Check each line of the records below for the word "Umfrage" and give the number of lines that have it, with nothing added.

Transcribed page contents:
================================
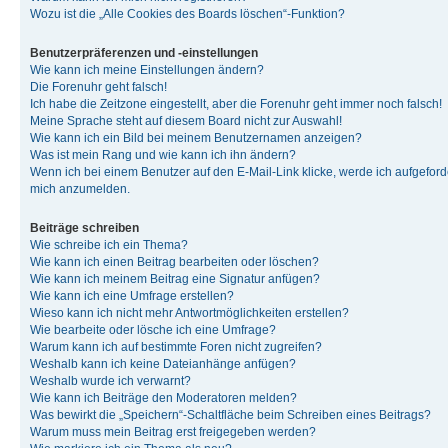
Wozu ist die „Alle Cookies des Boards löschen“-Funktion?
Benutzerpräferenzen und -einstellungen
Wie kann ich meine Einstellungen ändern?
Die Forenuhr geht falsch!
Ich habe die Zeitzone eingestellt, aber die Forenuhr geht immer noch falsch!
Meine Sprache steht auf diesem Board nicht zur Auswahl!
Wie kann ich ein Bild bei meinem Benutzernamen anzeigen?
Was ist mein Rang und wie kann ich ihn ändern?
Wenn ich bei einem Benutzer auf den E-Mail-Link klicke, werde ich aufgeforde
mich anzumelden.
Beiträge schreiben
Wie schreibe ich ein Thema?
Wie kann ich einen Beitrag bearbeiten oder löschen?
Wie kann ich meinem Beitrag eine Signatur anfügen?
Wie kann ich eine Umfrage erstellen?
Wieso kann ich nicht mehr Antwortmöglichkeiten erstellen?
Wie bearbeite oder lösche ich eine Umfrage?
Warum kann ich auf bestimmte Foren nicht zugreifen?
Weshalb kann ich keine Dateianhänge anfügen?
Weshalb wurde ich verwarnt?
Wie kann ich Beiträge den Moderatoren melden?
Was bewirkt die „Speichern“-Schaltfläche beim Schreiben eines Beitrags?
Warum muss mein Beitrag erst freigegeben werden?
================================
Response area –
2